Start of Source information

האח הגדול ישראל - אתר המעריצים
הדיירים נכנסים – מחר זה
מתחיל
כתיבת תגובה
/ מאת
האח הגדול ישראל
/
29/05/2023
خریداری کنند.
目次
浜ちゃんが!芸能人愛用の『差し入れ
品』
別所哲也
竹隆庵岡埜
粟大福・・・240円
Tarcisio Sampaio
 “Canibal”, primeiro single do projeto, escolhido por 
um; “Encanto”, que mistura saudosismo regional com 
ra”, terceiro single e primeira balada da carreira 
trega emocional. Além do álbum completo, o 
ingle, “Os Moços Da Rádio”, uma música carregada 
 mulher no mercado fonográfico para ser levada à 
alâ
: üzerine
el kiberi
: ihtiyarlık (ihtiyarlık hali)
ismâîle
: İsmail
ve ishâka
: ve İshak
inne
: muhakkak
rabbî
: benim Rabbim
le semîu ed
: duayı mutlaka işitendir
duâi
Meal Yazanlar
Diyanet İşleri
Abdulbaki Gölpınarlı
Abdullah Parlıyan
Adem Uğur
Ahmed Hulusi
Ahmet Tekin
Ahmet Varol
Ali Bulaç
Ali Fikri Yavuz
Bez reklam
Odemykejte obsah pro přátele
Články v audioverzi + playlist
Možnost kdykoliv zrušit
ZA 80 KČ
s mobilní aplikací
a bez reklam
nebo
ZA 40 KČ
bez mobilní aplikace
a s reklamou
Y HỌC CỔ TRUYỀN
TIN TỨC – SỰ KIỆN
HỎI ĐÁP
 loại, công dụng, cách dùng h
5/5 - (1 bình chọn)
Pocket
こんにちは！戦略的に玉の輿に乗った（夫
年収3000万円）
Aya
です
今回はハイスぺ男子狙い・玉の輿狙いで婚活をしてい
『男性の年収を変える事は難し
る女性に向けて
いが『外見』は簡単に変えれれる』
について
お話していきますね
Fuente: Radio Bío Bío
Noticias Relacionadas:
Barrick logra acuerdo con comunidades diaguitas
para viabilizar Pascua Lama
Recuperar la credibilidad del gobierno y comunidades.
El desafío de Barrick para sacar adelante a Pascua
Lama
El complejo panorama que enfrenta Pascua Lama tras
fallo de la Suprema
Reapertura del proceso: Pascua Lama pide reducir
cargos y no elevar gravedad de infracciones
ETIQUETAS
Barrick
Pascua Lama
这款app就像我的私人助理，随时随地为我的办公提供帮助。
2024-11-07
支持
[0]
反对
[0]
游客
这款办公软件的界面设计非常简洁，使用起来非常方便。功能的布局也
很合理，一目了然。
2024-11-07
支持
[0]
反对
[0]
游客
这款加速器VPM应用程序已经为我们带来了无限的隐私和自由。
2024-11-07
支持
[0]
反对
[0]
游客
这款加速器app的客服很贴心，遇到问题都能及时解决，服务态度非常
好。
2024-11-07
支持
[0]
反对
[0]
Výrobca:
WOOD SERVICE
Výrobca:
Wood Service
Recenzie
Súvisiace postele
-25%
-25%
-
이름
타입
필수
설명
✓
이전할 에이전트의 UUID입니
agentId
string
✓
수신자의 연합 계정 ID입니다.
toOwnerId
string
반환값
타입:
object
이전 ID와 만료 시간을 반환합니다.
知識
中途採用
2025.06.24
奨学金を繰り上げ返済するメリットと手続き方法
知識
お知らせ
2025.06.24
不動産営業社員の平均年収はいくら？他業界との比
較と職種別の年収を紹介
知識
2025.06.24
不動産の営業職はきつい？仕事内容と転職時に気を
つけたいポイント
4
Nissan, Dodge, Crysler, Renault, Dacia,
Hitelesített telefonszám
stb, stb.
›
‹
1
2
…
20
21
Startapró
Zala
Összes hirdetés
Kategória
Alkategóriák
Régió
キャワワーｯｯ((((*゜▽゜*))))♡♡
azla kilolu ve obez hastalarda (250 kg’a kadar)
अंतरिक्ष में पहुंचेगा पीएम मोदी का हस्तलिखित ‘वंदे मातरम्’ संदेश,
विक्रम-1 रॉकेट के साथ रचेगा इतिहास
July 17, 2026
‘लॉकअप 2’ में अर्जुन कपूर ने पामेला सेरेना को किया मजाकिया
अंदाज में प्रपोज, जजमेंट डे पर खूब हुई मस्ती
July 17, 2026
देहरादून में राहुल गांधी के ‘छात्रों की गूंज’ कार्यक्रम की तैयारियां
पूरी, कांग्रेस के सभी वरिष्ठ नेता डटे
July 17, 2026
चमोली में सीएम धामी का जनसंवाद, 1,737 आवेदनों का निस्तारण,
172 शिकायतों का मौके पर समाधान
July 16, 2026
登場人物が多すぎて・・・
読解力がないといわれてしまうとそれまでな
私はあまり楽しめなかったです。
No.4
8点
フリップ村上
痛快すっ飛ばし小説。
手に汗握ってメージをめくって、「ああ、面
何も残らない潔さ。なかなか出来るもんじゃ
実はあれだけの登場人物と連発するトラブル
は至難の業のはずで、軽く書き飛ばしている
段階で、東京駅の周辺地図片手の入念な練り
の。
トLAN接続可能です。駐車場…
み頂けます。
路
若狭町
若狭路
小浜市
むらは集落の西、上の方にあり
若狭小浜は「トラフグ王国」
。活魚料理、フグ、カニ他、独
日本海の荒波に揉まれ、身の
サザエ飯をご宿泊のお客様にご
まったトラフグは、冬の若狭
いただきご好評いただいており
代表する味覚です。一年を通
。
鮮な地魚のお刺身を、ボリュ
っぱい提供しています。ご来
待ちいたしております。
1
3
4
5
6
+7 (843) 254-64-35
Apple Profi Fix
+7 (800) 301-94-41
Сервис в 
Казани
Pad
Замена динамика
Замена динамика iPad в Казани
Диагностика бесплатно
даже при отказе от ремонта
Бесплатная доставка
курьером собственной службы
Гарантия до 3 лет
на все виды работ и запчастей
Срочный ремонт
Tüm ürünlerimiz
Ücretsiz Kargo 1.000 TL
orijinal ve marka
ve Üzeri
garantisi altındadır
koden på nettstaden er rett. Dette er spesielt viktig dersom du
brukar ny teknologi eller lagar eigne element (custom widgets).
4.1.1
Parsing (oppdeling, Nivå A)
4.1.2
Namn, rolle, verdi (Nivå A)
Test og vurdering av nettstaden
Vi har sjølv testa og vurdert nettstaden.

End of Source information

▶ _Exercise prompt_
Repeat every line of the data precisely.

▶ _Reply_
האח הגדול ישראל - אתר המעריצים
הדיירים נכנסים – מחר זה
מתחיל
כתיבת תגובה
/ מאת
האח הגדול ישראל
/
29/05/2023
خریداری کنند.
目次
浜ちゃんが!芸能人愛用の『差し入れ
品』
別所哲也
竹隆庵岡埜
粟大福・・・240円
Tarcisio Sampaio
 “Canibal”, primeiro single do projeto, escolhido por 
um; “Encanto”, que mistura saudosismo regional com 
ra”, terceiro single e primeira balada da carreira 
trega emocional. Além do álbum completo, o 
ingle, “Os Moços Da Rádio”, uma música carregada 
 mulher no mercado fonográfico para ser levada à 
alâ
: üzerine
el kiberi
: ihtiyarlık (ihtiyarlık hali)
ismâîle
: İsmail
ve ishâka
: ve İshak
inne
: muhakkak
rabbî
: benim Rabbim
le semîu ed
: duayı mutlaka işitendir
duâi
Meal Yazanlar
Diyanet İşleri
Abdulbaki Gölpınarlı
Abdullah Parlıyan
Adem Uğur
Ahmed Hulusi
Ahmet Tekin
Ahmet Varol
Ali Bulaç
Ali Fikri Yavuz
Bez reklam
Odemykejte obsah pro přátele
Články v audioverzi + playlist
Možnost kdykoliv zrušit
ZA 80 KČ
s mobilní aplikací
a bez reklam
nebo
ZA 40 KČ
bez mobilní aplikace
a s reklamou
Y HỌC CỔ TRUYỀN
TIN TỨC – SỰ KIỆN
HỎI ĐÁP
 loại, công dụng, cách dùng h
5/5 - (1 bình chọn)
Pocket
こんにちは！戦略的に玉の輿に乗った（夫
年収3000万円）
Aya
です
今回はハイスぺ男子狙い・玉の輿狙いで婚活をしてい
『男性の年収を変える事は難し
る女性に向けて
いが『外見』は簡単に変えれれる』
について
お話していきますね
Fuente: Radio Bío Bío
Noticias Relacionadas:
Barrick logra acuerdo con comunidades diaguitas
para viabilizar Pascua Lama
Recuperar la credibilidad del gobierno y comunidades.
El desafío de Barrick para sacar adelante a Pascua
Lama
El complejo panorama que enfrenta Pascua Lama tras
fallo de la Suprema
Reapertura del proceso: Pascua Lama pide reducir
cargos y no elevar gravedad de infracciones
ETIQUETAS
Barrick
Pascua Lama
这款app就像我的私人助理，随时随地为我的办公提供帮助。
2024-11-07
支持
[0]
反对
[0]
游客
这款办公软件的界面设计非常简洁，使用起来非常方便。功能的布局也
很合理，一目了然。
2024-11-07
支持
[0]
反对
[0]
游客
这款加速器VPM应用程序已经为我们带来了无限的隐私和自由。
2024-11-07
支持
[0]
反对
[0]
游客
这款加速器app的客服很贴心，遇到问题都能及时解决，服务态度非常
好。
2024-11-07
支持
[0]
反对
[0]
Výrobca:
WOOD SERVICE
Výrobca:
Wood Service
Recenzie
Súvisiace postele
-25%
-25%
-
이름
타입
필수
설명
✓
이전할 에이전트의 UUID입니
agentId
string
✓
수신자의 연합 계정 ID입니다.
toOwnerId
string
반환값
타입:
object
이전 ID와 만료 시간을 반환합니다.
知識
中途採用
2025.06.24
奨学金を繰り上げ返済するメリットと手続き方法
知識
お知らせ
2025.06.24
不動産営業社員の平均年収はいくら？他業界との比
較と職種別の年収を紹介
知識
2025.06.24
不動産の営業職はきつい？仕事内容と転職時に気を
つけたいポイント
4
Nissan, Dodge, Crysler, Renault, Dacia,
Hitelesített telefonszám
stb, stb.
›
‹
1
2
…
20
21
Startapró
Zala
Összes hirdetés
Kategória
Alkategóriák
Régió
キャワワーｯｯ((((*゜▽゜*))))♡♡
azla kilolu ve obez hastalarda (250 kg’a kadar)
अंतरिक्ष में पहुंचेगा पीएम मोदी का हस्तलिखित ‘वंदे मातरम्’ संदेश,
विक्रम-1 रॉकेट के साथ रचेगा इतिहास
July 17, 2026
‘लॉकअप 2’ में अर्जुन कपूर ने पामेला सेरेना को किया मजाकिया
अंदाज में प्रपोज, जजमेंट डे पर खूब हुई मस्ती
July 17, 2026
देहरादून में राहुल गांधी के ‘छात्रों की गूंज’ कार्यक्रम की तैयारियां
पूरी, कांग्रेस के सभी वरिष्ठ नेता डटे
July 17, 2026
चमोली में सीएम धामी का जनसंवाद, 1,737 आवेदनों का निस्तारण,
172 शिकायतों का मौके पर समाधान
July 16, 2026
登場人物が多すぎて・・・
読解力がないといわれてしまうとそれまでな
私はあまり楽しめなかったです。
No.4
8点
フリップ村上
痛快すっ飛ばし小説。
手に汗握ってメージをめくって、「ああ、面
何も残らない潔さ。なかなか出来るもんじゃ
実はあれだけの登場人物と連発するトラブル
は至難の業のはずで、軽く書き飛ばしている
段階で、東京駅の周辺地図片手の入念な練り
の。
トLAN接続可能です。駐車場…
み頂けます。
路
若狭町
若狭路
小浜市
むらは集落の西、上の方にあり
若狭小浜は「トラフグ王国」
。活魚料理、フグ、カニ他、独
日本海の荒波に揉まれ、身の
サザエ飯をご宿泊のお客様にご
まったトラフグは、冬の若狭
いただきご好評いただいており
代表する味覚です。一年を通
。
鮮な地魚のお刺身を、ボリュ
っぱい提供しています。ご来
待ちいたしております。
1
3
4
5
6
+7 (843) 254-64-35
Apple Profi Fix
+7 (800) 301-94-41
Сервис в 
Казани
Pad
Замена динамика
Замена динамика iPad в Казани
Диагностика бесплатно
даже при отказе от ремонта
Бесплатная доставка
курьером собственной службы
Гарантия до 3 лет
на все виды работ и запчастей
Срочный ремонт
Tüm ürünlerimiz
Ücretsiz Kargo 1.000 TL
orijinal ve marka
ve Üzeri
garantisi altındadır
koden på nettstaden er rett. Dette er spesielt viktig dersom du
brukar ny teknologi eller lagar eigne element (custom widgets).
4.1.1
Parsing (oppdeling, Nivå A)
4.1.2
Namn, rolle, verdi (Nivå A)
Test og vurdering av nettstaden
Vi har sjølv testa og vurdert nettstaden.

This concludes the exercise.